Credo che nessuno qui voglia santificare l’uomo, il politico o il banchiere. Ma è giusto che certe esperienze di vita vengano ricordate e servano come spunto per riflettere sul presente e sulle diverse strade che ci si pongono di fronte. Non a caso, ed è un procedimento che utilizza anche l’autore, molti aspetti della vita di Zanotto possono essere facilmente attualizzati e riletti con le lenti dell’oggi. Ad esempio, l’abbiamo già detto, dopo la crisi del 2009 e lo scollamento tra banche e società che si è verificato facendo prevalere la logica del profitto fine a se stesso, si può trarre spunto da questo modello di condivisione per ripartire su altri binari, dove etica e finanza non siano due realtà inconciliabili ma riescano a convivere.
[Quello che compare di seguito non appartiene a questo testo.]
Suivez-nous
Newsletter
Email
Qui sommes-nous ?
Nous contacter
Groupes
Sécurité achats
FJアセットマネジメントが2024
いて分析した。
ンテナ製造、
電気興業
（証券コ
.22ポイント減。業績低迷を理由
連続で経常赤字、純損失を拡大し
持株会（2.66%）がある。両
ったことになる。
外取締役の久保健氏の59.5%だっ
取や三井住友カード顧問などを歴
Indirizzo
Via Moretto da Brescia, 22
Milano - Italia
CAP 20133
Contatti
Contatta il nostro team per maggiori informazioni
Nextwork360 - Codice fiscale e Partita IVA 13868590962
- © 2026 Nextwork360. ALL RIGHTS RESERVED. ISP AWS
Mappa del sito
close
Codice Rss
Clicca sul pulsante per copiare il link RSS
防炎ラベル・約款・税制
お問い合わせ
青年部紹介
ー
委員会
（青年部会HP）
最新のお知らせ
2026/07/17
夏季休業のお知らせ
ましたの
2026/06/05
Allo stesso modo, fa riflettere anche la vicenda giudiziaria di Zanotto, arrestato, incarcerato e condannato in primo grado nell’ambito di un’inchiesta sul suo operato al Comune di Verona, salvo poi essere assolto dalla Corte d’Appello di Venezia. Nella più benevola delle interpretazioni – dichiara lui stesso – il magistrato che lo aveva messo sotto accusa si era sbagliato. Si riscontrano, qui, i prodromi di un nodo che rimane tuttora, a distanza di oltre trent’anni, irrisolto, che è quello del rapporto tra politica e giustizia e, soprattutto, di un certo uso che della giustizia viene fatto da magistrati che nella migliore delle ipotesi non svolgono bene il proprio mestiere e nella peggiore agiscono secondo logiche di abbattimento dell’avversario politico a colpi di inchieste giudiziarie.
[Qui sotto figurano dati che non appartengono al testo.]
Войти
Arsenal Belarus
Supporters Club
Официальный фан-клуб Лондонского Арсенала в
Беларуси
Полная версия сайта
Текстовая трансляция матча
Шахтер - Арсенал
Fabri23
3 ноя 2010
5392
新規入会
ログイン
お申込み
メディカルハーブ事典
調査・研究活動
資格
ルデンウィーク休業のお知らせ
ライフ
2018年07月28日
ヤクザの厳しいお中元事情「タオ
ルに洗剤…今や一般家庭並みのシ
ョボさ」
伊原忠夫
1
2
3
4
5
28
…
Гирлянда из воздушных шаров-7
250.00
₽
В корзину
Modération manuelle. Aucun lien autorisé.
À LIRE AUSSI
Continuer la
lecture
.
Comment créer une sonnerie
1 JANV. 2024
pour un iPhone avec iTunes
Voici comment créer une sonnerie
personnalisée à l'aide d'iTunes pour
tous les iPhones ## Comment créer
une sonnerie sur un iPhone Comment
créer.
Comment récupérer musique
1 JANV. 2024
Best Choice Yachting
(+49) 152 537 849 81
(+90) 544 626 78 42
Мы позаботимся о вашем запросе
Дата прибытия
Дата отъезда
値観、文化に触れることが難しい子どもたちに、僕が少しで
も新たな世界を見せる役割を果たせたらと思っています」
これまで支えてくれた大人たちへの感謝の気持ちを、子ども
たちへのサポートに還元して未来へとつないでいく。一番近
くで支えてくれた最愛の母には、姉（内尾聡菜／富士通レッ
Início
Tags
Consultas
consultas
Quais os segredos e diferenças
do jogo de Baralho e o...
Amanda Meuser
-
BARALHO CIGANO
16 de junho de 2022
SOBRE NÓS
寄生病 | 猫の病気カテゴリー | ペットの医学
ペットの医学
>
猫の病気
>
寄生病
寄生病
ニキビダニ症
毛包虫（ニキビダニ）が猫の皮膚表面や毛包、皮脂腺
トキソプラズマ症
Nell’esperienza di Zanotto c’è anche la disaffezione verso una politica che non sempre riesce a dare delle risposte e che troppo spesso rischia di rimanere fine a se stessa, imbrigliata in logiche di Palazzo che la rendono inefficace e distante dai cittadini. Ci sono le battaglie, come quella per la nascita del polo universitario di Verona, che ci ricordano come sia ieri che oggi la politica sia fatta anche di volenterosi che si spendono per dare alla collettività qualcosa di innovativo, che le serva da strumento per costruire il proprio futuro. C’è tutto questo e molto altro: racconti, testimonianze, esperienze da cui trarre qualche utile insegnamento per tracciare il nostro percorso.
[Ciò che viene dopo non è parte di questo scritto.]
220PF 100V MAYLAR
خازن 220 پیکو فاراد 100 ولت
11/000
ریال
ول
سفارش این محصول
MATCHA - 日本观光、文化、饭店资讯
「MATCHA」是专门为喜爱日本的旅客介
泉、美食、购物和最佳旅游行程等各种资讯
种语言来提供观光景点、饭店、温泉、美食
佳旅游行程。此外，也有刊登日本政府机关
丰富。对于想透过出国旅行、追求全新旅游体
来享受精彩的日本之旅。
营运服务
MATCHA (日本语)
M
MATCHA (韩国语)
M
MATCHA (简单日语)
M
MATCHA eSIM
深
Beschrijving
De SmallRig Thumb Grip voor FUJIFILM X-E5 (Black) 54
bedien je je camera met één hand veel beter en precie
L’importante – e voglio riprendere in conclusione proprio il titolo di questo libro – è che nello svolgimento dei propri compiti e del proprio mestiere si sia "innamorati", vale a dire ci si lasci guidare dall’amore per il prossimo, un valore cristiano che fa parte del nostro patrimonio identitario e culturale. Non vorrei che, dopo questa ultima considerazione, mi venisse rivolta la stessa domanda che l’autore si pone nel libro su Zanotto, e cioè "perché non si è fatto prete?", ma sono certo che – al di là delle battute – sia chiaro a tutti, specialmente a chi ha letto il libro, il senso di questo invito. La politica è anch’essa una missione!